§ **TASK REQUIREMENTS**: Keep every line in which "bowl" occurs and drop the rest of the data.

*** RECORDED INFORMATION Section Begins ***

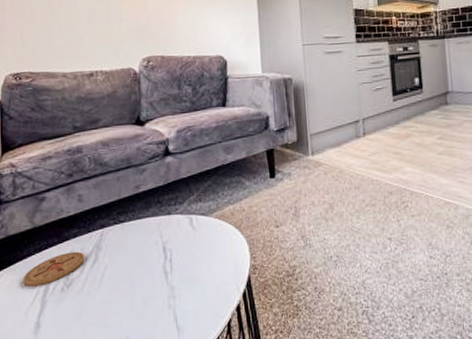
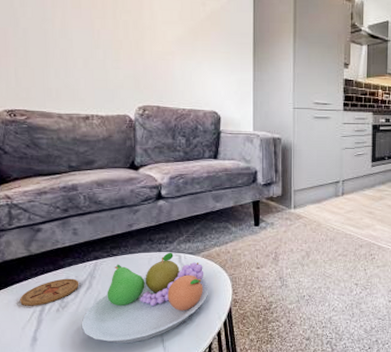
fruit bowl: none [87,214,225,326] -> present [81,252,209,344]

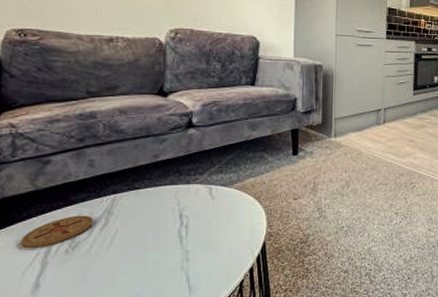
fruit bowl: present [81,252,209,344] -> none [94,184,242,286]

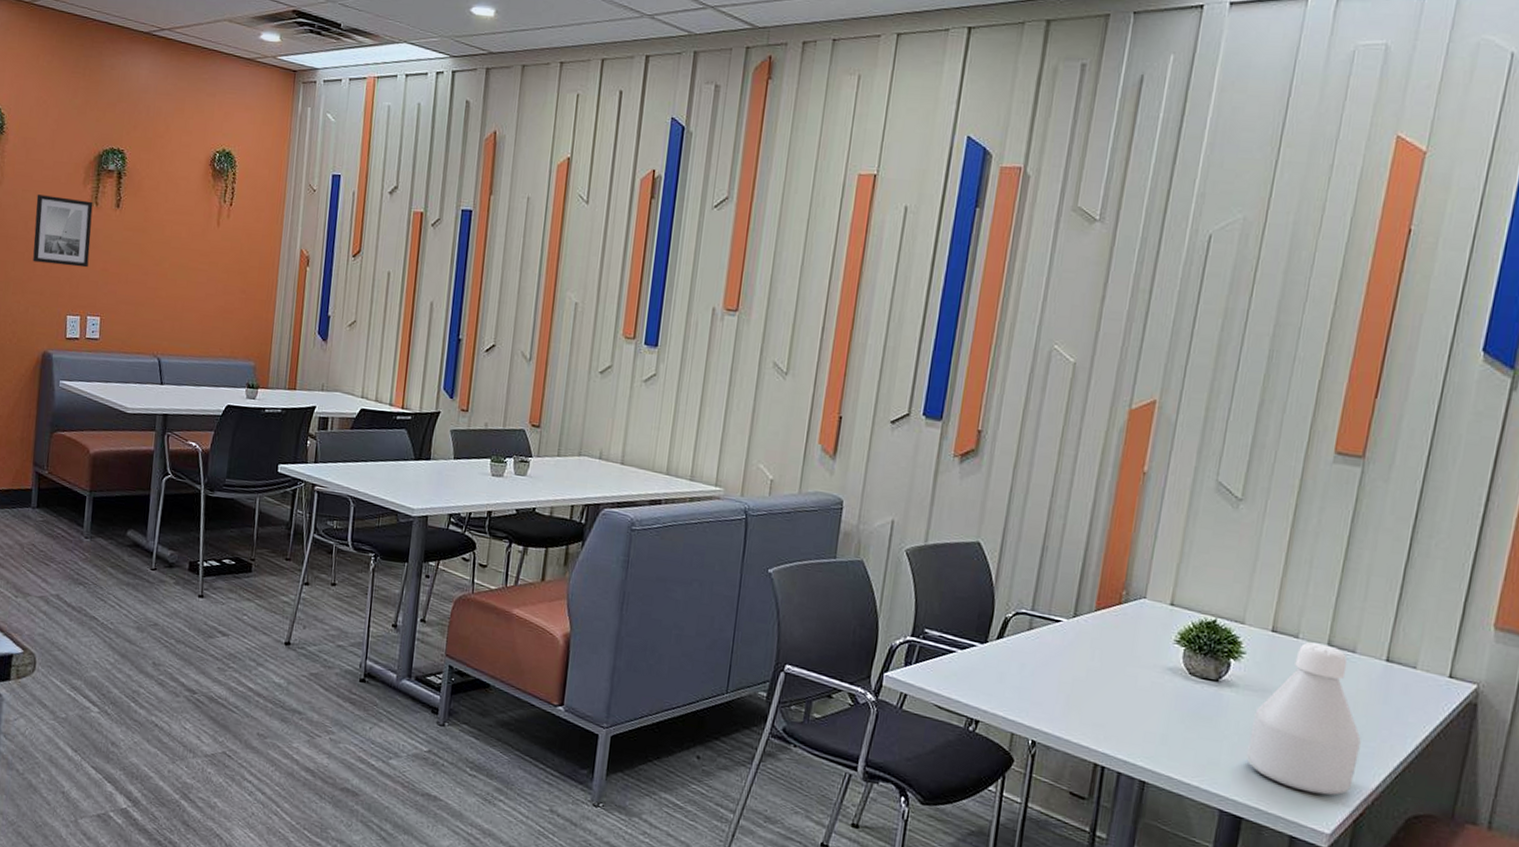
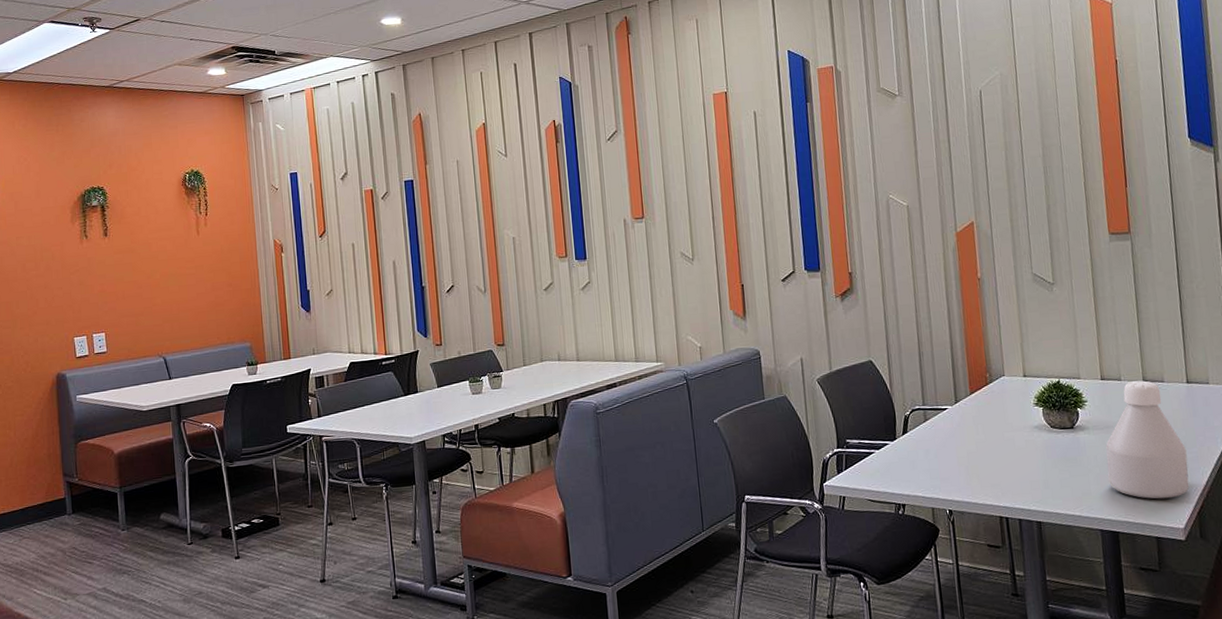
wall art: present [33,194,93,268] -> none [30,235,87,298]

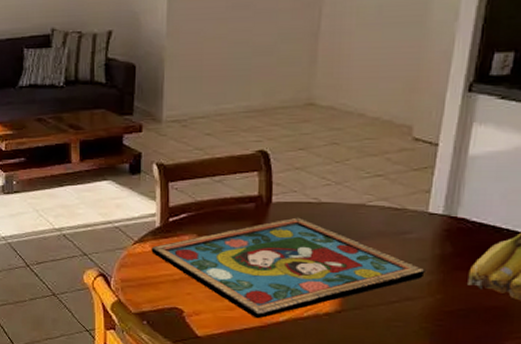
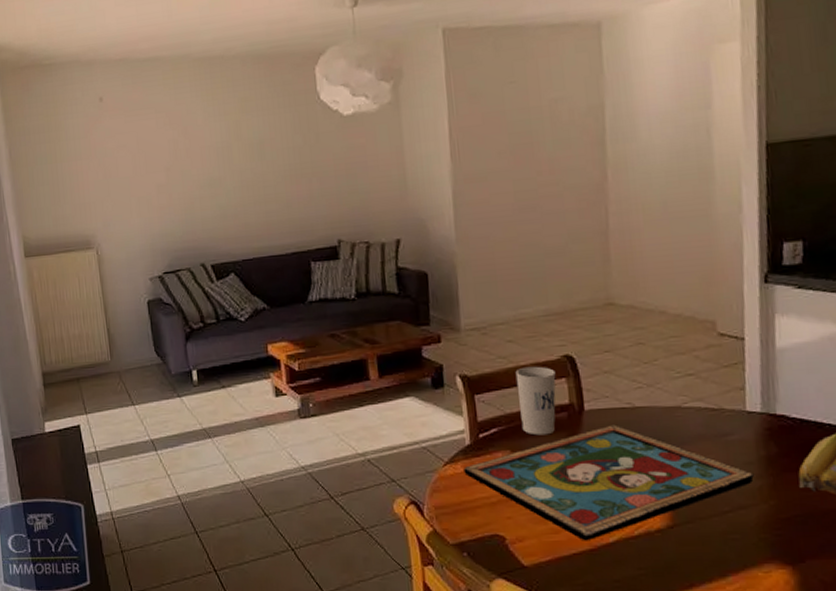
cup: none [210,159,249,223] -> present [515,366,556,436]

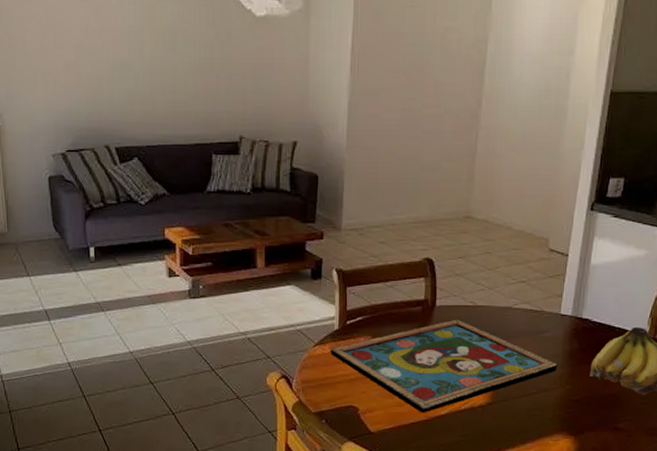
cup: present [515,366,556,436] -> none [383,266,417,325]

*** RECORDED INFORMATION Section Ends ***

§ **ANSWER FOR THIS EXERCISE**:
fruit bowl: none [87,214,225,326] -> present [81,252,209,344]
fruit bowl: present [81,252,209,344] -> none [94,184,242,286]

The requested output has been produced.